Fernand Léger drew on Cubism to formulate his own unique approach to depicting the marvels of modern industrial life. Between 1918 and 1955 he made some two hundred printed images, the majority of which appeared as illustrations in books and journals. He often employed photomechanical processes, which allowed his works to be printed in large editions in widely distributed ephemeral formats such as journal covers and theater programs.
Léger rose to prominence as a painter when Daniel-Henry Kahnweiler, a celebrated Parisian dealer and publisher, exhibited his work in 1910. After World War I, he became increasingly interested in non-traditional mediums, making murals, designing tapestries, costumes, and theater and film sets, and eventually completing a film in 1924. He turned to book illustration and graphic design in this spirit, completing his first book project in 1918.
Originally conceived as a screenplay by Blaise Cendrars, La Fin du monde was instead published as a novel when funding for the movie fell through.
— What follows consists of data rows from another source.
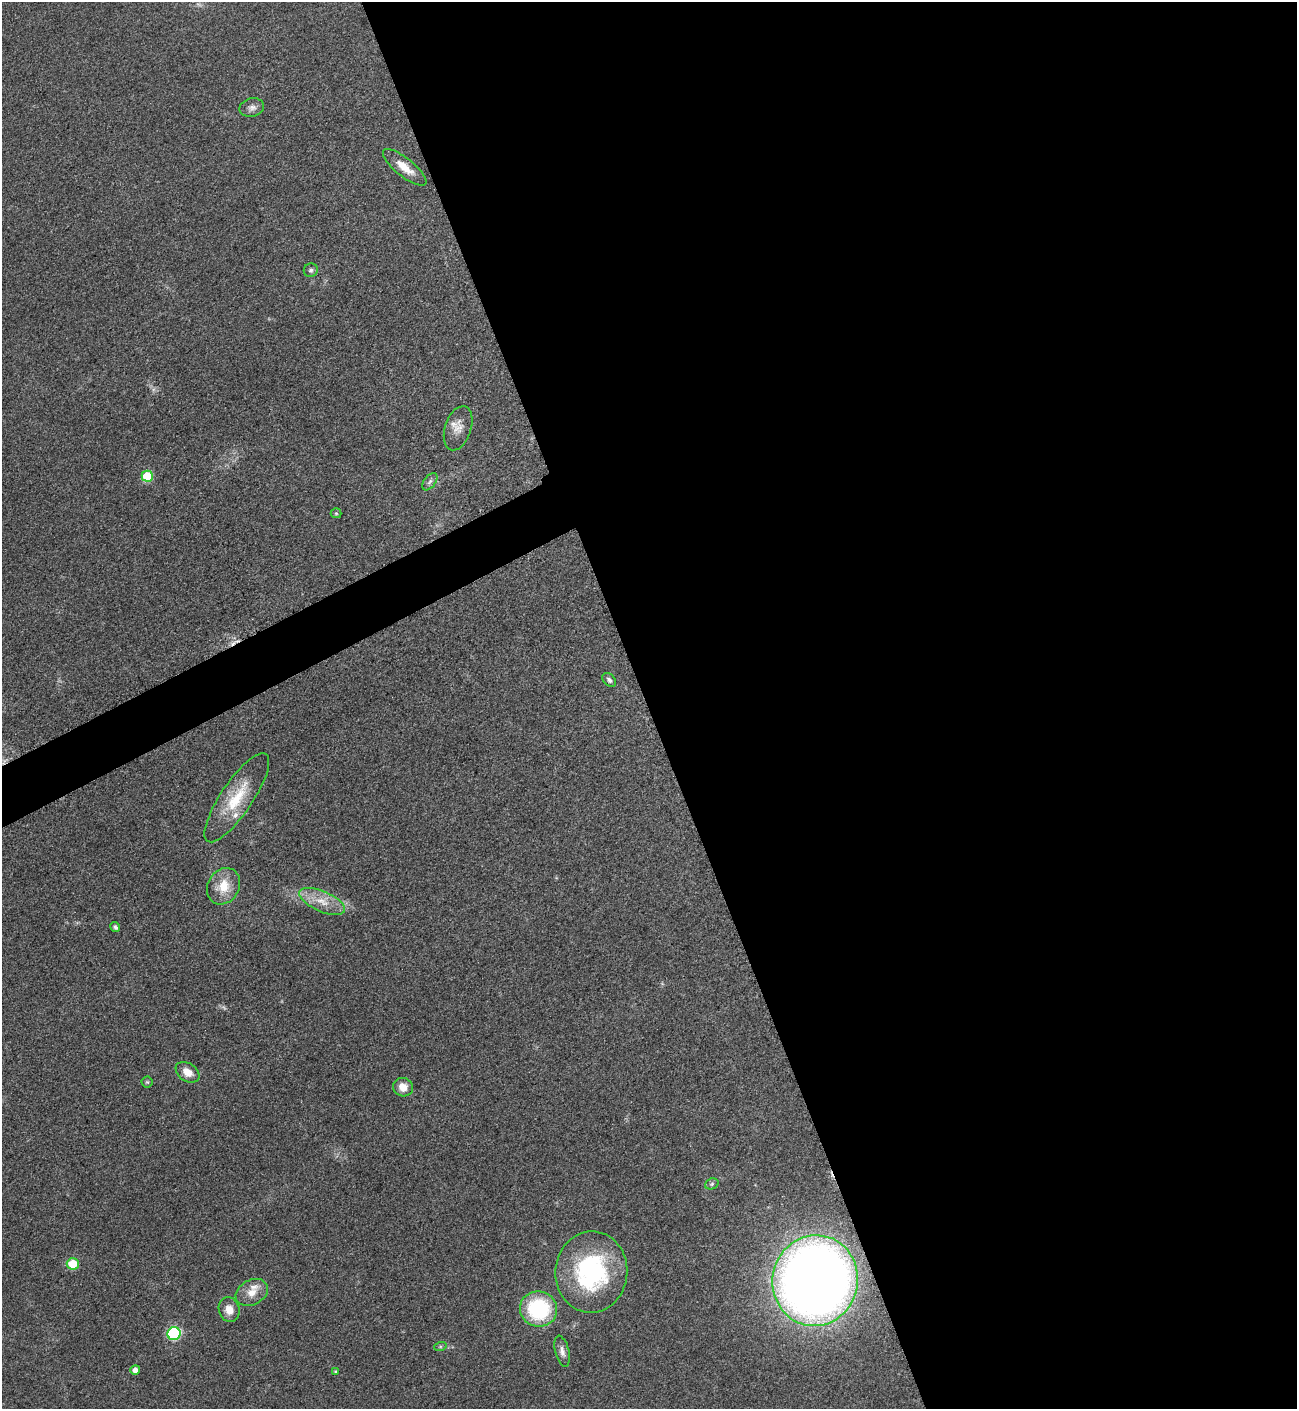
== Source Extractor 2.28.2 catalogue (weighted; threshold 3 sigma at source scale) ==
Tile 8 of 4 x 4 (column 4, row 2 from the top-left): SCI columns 4046-5340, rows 2822-4228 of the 5636 x 5647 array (HDU 1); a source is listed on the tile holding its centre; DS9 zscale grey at full resolution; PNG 1299 x 1411 px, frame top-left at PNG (2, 2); each listed source drawn as its Kron ellipse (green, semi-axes under 4 px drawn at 4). Shown black and unused: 52% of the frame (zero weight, under 3 of 5 exposures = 1% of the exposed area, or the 3 px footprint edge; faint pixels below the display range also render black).
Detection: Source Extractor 2.28.2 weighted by HDU 2 'WHT'; one run over the whole footprint, this tile lists its part. Background 0.095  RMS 0.0068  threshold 0.0304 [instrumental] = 3 sigma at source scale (4.5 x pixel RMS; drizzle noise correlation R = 1.50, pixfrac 1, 0.05/0.05 arcsec/px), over >= 5 px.
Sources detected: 30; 1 cosmic-ray / hot-pixel residue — neither listed nor drawn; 2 inside a brighter listed object's ellipse — not listed separately; the other 27 listed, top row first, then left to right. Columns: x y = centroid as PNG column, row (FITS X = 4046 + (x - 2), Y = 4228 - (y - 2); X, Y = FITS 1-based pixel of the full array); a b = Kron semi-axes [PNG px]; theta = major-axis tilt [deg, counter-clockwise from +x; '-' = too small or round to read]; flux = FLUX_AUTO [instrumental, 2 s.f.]
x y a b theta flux
252 108 12 9 14 3.6
405 167 27 9 -39 11
311 270 7 6 - 1.9
458 428 23 13 71 8.4
147 476 5 5 - 31
430 482 10 5 53 2.3
336 513 5 5 - 0.87
609 680 8 5 -48 2.1
237 798 52 16 56 30
223 886 19 15 60 15
322 901 24 10 -24 12
115 927 5 4 - 1.5
187 1072 13 9 -35 8
147 1082 5 5 - 0.93
403 1087 10 9 - 7.5
712 1184 7 5 22 1.4
73 1264 6 6 - 25
591 1272 41 36 85 92
815 1281 45 43 78 930
252 1292 17 12 29 8.5
539 1309 18 17 - 60
229 1310 13 10 -73 6.9
174 1334 6 6 - 80
440 1347 6 4 19 1
562 1351 16 7 -76 4.1
135 1370 5 4 - 4.3
335 1372 3 3 - 0.87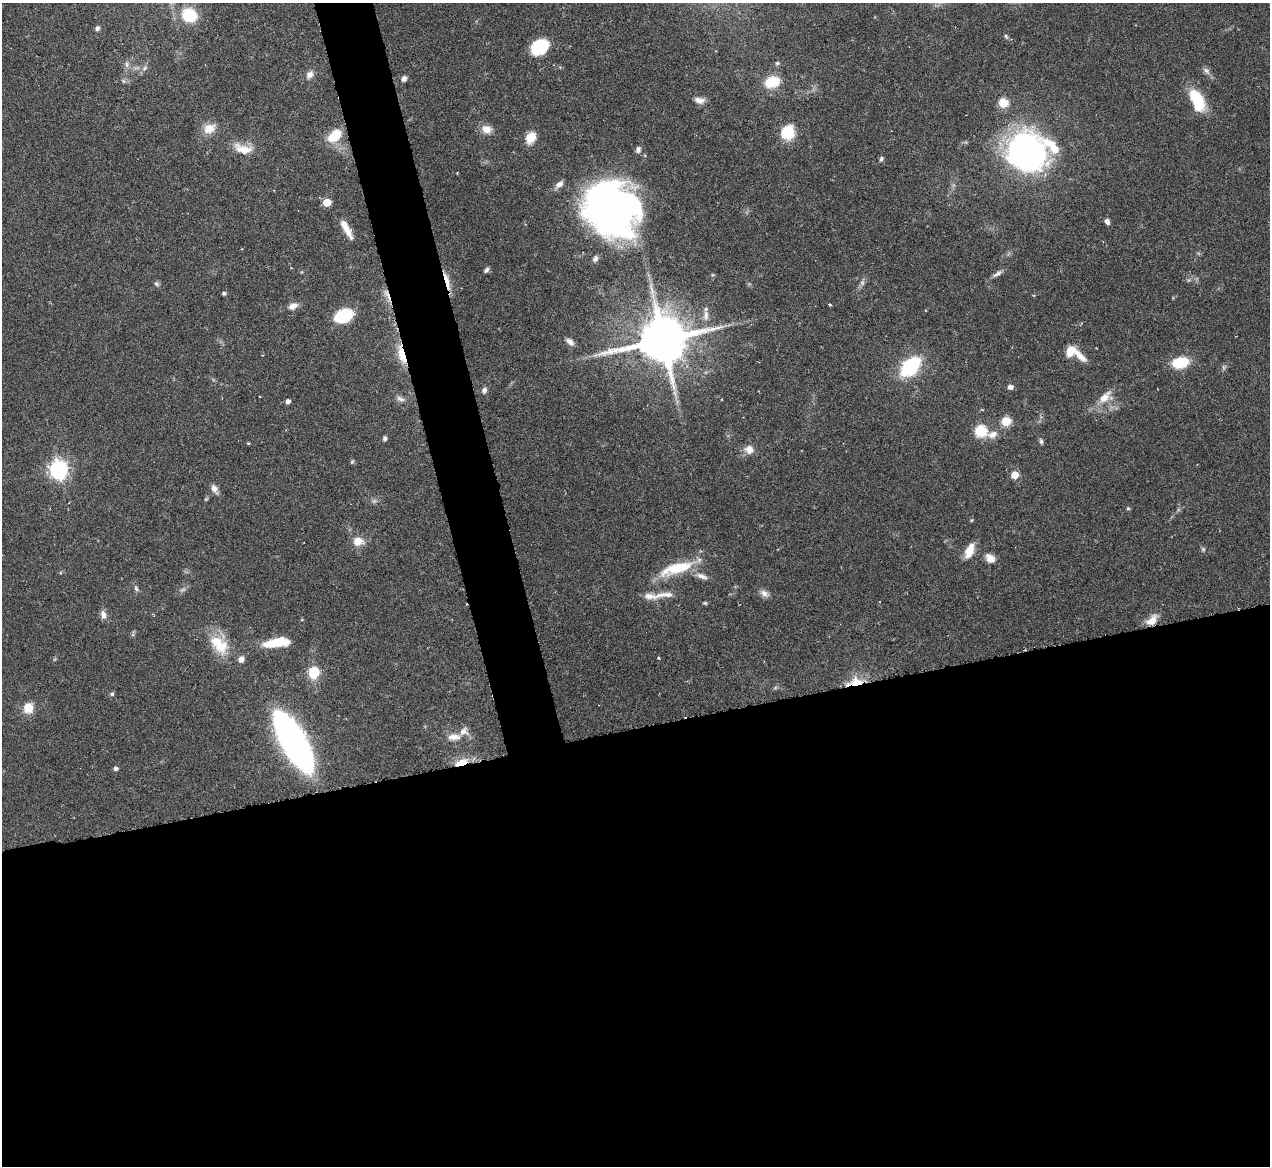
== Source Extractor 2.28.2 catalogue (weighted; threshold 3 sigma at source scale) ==
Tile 15 of 4 x 4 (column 3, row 4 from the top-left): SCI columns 3019-4286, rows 908-2071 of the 5705 x 5824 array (HDU 1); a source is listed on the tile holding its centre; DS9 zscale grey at full resolution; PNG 1272 x 1168 px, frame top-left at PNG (2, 3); no overlay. Shown black and unused: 41% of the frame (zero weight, under 3 of 6 exposures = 23% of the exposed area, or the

The story is a satire in which God, in the guise of a cigar-smoking American businessman, promotes an apocalyptic war on earth as entertainment for the god Mars. In the book format, Léger's illustrations become integral to conveying the filmic progression of the text. Amid his illustrations, Léger includes fragments of Cendrars's text as boldly colored stenciled and block letters, inspired by his love of street signs and silent-movie titles. His dynamic, fractured compositions create a simulation of the moving images of film as the pages of the book are turned.
Publication excerpt from an essay by Harper Montgomery, in Deborah Wye, Artists and Prints: Masterworks from The Museum of Modern Art, New York: The Museum of Modern Art, 2004, p. 72.